→ **Exercise directions**
Reproduce every line of the records below verbatim, omitting the pictures.

(Input data Opens)

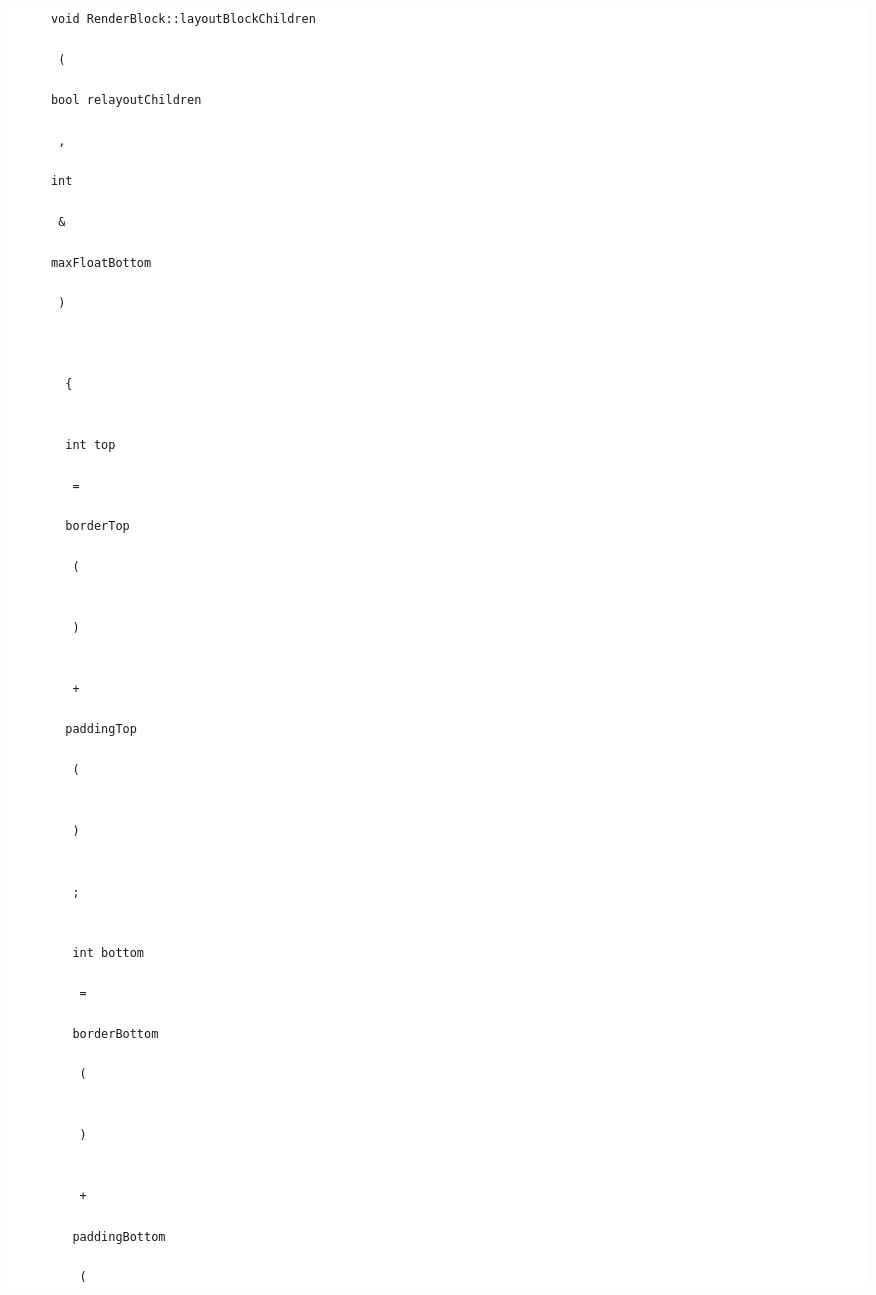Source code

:      
      
       
        
         
          void RenderBlock::layoutBlockChildren
          
           (
          
          bool relayoutChildren
          
           ,
          
          int
          
           &
          
          maxFloatBottom
          
           )
          
          
           
            {
           
           
            int top
            
             =
            
            borderTop
            
             (
            
            
             )
            
            
             +
            
            paddingTop
            
             (
            
            
             )
            
            
             ;
            
            
             int bottom
             
              =
             
             borderBottom
             
              (
             
             
              )
             
             
              +
             
             paddingBottom
             
              (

(Input data Closes)

→ **Finished task**
Source code

:      
      
       
        
         
          void RenderBlock::layoutBlockChildren
          
           (
          
          bool relayoutChildren
          
           ,
          
          int
          
           &
          
          maxFloatBottom
          
           )
          
          
           
            {
           
           
            int top
            
             =
            
            borderTop
            
             (
            
            
             )
            
            
             +
            
            paddingTop
            
             (
            
            
             )
            
            
             ;
            
            
             int bottom
             
              =
             
             borderBottom
             
              (
             
             
              )
             
             
              +
             
             paddingBottom
             
              (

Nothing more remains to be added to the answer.